Badenoch’s report said the government will now aim to strengthen the Equality Act’s independent regulator, the Equality and Human Rights Commission (EHRC), with statutory powers to “defend the right to equality” and “to continue to protect those most vulnerable from discrimination.”
The protected characteristics in the Equality Act are age, disability, gender reassignment, marriage or civil partnership (in employment only), pregnancy and maternity, race, religion or belief, sex, and sexual orientation.
‘Hierarchy of Inequality’
However, some have argued that protected characteristics create a hierarchy in which some types of offences against members of protected groups are deemed more offensive than others with none.A spokesperson for Don’t Divide Us, an organisation set up to counterbalance and take a stand against the UK’s “divisive obsession with people’s racial identity,” told The Epoch Times that the “biggest issue with the Equalities Act is that it creates a new hierarchy of inequality.”
Instead of revoking the Equality Act, the Conservatives should amend it, he said.

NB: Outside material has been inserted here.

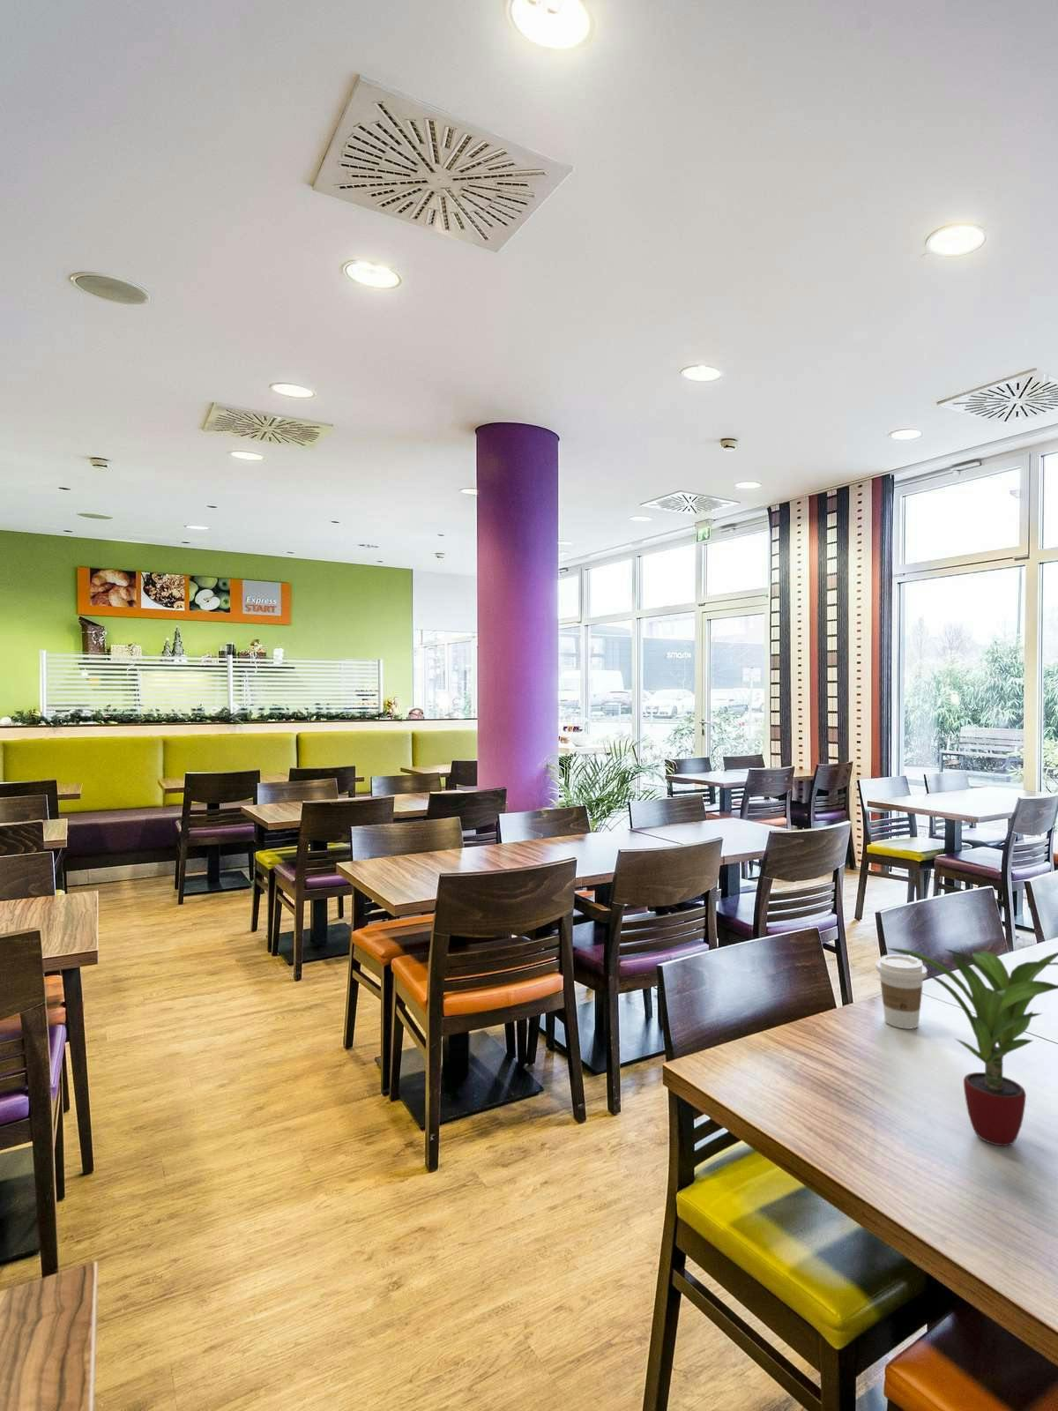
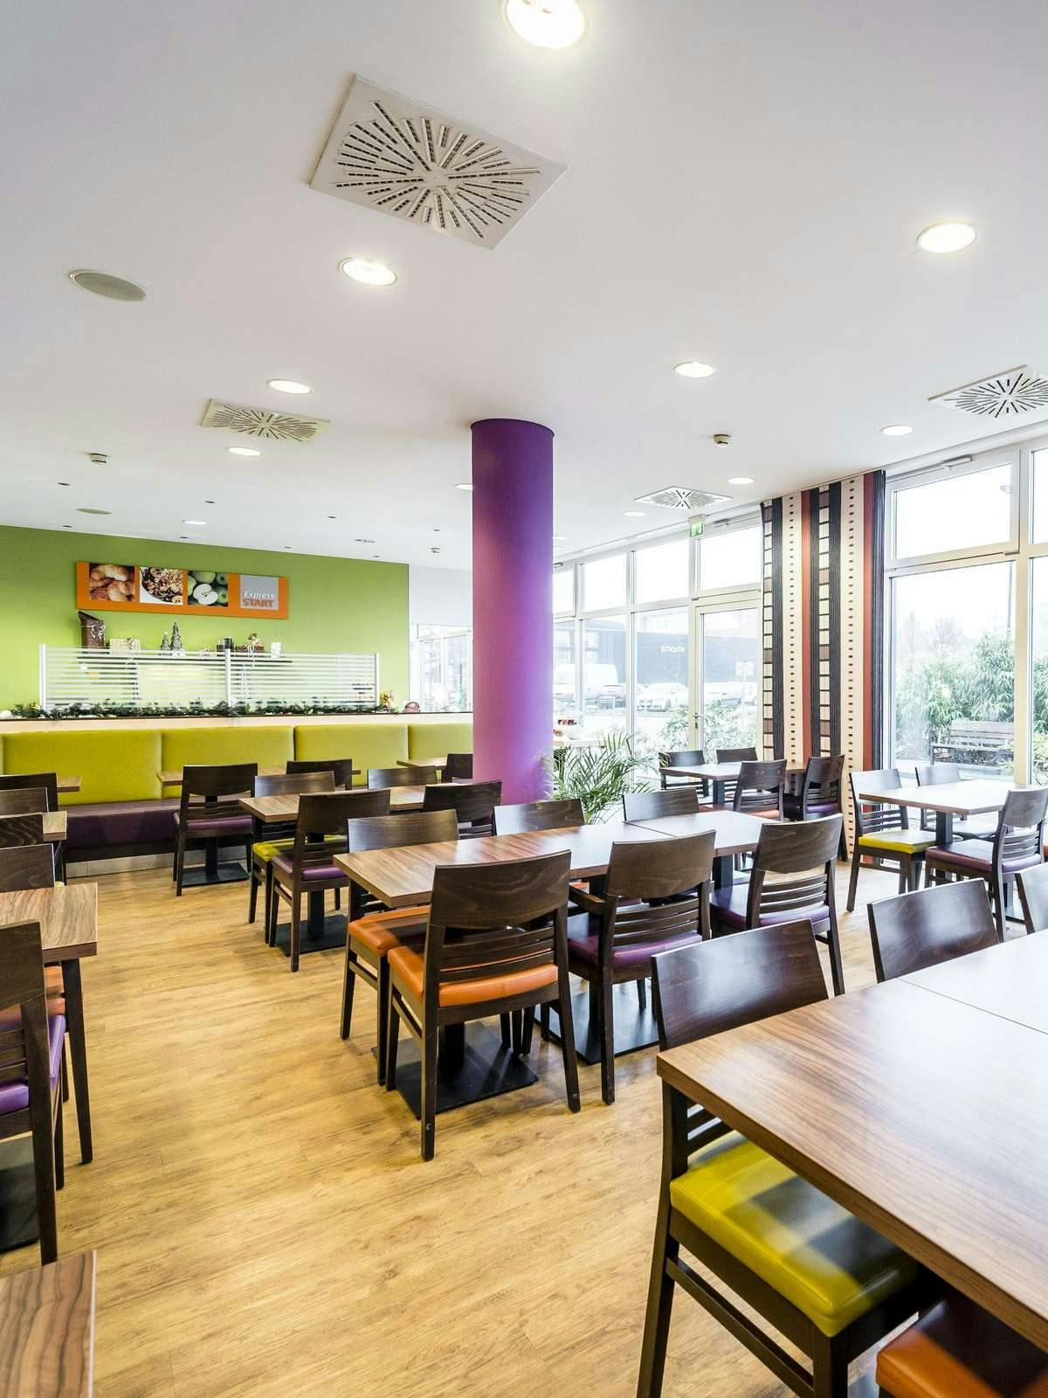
- potted plant [886,947,1058,1147]
- coffee cup [875,953,928,1030]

For example, part 11 of the Act contains clause Section 149 which introduced a “public sector equality duty.”
“This obliged public bodies to “encourage persons who share a relevant protected characteristic to participate in public life or in any other activity in which participation by such persons is disproportionately low,” he wrote.
Cultural Forces and Pressures
Professor Frank Furedi, emeritus professor of Sociology at the University of Kent, told The Epoch Times that he believed there were “two obstacles to really changing the political landscape in relation” to the issues of the Equalities Act.The prolific author and Spiked columnist said that “the judiciary and various institutions that are involved in this are heavily invested in promoting the ideological underpinnings of diversity and what’s behind it.”
“Every time the Government tries to do something it finds that its decisions are in practice are thwarted by the people that are involved in managing this, also there are very strong cultural pressures that promote the Equalities Act and its various manifestations, therefore it cannot be contained simply by passing a law because that assumes that these cultural forces and pressures are somehow going to go away,” he said.
Furedi said that the key battle at the moment is “a war against the past and the attempt to detach society from its legacy and tradition.”
The author added that he thinks this will the frontier of which a “lot of battles will be fought in the next couple of years.”
“At the moment there are people who are aware of this around different parties but the mainstream of the parties is pretty bad on these issues or even when they recognize the problem don’t really understand the significance of what’s going on here,” he added.